Action item: Please report every line in the listing below that contains the word "avec".
(Extracted material Opens)
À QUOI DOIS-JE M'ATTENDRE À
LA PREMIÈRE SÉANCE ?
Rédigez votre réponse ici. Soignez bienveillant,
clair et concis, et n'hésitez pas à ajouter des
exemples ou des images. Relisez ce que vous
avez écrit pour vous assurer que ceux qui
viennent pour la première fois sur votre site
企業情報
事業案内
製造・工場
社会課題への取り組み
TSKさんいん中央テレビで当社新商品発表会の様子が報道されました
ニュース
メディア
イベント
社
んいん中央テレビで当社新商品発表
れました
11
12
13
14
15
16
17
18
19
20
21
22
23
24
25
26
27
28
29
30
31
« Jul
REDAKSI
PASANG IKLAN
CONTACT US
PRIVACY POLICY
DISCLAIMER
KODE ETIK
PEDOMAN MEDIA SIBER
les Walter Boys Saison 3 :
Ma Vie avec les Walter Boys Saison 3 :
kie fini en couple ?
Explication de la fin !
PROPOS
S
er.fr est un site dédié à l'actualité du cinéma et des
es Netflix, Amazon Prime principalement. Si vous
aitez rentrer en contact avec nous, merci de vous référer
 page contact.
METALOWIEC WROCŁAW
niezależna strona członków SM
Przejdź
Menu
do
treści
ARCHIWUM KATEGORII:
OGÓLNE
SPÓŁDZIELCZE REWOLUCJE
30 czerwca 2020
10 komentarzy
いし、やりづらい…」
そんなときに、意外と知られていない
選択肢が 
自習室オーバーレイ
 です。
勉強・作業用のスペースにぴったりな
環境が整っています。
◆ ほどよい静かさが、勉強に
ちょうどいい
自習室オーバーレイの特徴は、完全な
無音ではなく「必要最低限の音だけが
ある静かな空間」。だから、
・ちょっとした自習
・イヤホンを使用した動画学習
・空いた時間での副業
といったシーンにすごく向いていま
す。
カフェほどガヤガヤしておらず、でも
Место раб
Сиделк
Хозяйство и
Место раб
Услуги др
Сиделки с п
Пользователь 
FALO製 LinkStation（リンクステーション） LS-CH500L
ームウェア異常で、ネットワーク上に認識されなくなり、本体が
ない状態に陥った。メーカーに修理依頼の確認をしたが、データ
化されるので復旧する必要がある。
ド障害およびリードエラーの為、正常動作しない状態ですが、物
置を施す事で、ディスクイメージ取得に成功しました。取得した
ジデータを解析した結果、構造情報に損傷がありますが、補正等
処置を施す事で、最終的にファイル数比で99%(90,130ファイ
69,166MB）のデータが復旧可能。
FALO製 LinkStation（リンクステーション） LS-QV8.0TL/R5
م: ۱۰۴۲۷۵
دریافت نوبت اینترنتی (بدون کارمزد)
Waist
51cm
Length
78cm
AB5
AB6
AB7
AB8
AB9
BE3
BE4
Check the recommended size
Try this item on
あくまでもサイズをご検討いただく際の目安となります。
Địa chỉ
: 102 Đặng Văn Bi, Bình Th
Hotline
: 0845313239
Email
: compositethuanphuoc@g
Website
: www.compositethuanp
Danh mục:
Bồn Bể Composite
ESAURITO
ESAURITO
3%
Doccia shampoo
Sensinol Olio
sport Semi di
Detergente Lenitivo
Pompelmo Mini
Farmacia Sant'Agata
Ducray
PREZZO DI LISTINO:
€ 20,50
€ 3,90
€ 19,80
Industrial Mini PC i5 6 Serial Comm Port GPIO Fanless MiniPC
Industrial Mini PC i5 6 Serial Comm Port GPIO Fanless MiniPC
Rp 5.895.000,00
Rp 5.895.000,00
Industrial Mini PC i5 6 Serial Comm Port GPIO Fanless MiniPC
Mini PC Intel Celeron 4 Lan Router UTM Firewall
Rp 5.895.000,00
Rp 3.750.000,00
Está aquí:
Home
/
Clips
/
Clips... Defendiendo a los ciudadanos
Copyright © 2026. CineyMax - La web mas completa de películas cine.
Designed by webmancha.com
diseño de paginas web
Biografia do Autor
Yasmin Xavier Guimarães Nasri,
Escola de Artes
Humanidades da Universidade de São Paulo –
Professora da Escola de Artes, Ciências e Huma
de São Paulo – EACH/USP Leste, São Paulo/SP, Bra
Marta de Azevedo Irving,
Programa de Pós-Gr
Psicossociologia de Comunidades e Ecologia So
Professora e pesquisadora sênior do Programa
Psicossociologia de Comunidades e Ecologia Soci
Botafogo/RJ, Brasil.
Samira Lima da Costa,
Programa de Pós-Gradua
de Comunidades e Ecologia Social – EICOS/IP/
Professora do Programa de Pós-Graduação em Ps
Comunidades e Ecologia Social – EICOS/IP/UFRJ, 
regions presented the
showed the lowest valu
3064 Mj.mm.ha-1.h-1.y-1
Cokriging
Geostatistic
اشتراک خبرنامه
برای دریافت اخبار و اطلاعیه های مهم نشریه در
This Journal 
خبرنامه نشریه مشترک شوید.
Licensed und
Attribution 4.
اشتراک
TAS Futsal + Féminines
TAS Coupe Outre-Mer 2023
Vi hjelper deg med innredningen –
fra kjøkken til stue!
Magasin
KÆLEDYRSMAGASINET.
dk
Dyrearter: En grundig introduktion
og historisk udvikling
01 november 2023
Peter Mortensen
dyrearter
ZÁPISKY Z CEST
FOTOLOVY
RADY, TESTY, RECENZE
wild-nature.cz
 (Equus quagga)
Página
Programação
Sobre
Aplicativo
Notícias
(Extracted material Closes)
Exercise result:
Ma Vie avec les Walter Boys Saison 3 :
aitez rentrer en contact avec nous, merci de vous référer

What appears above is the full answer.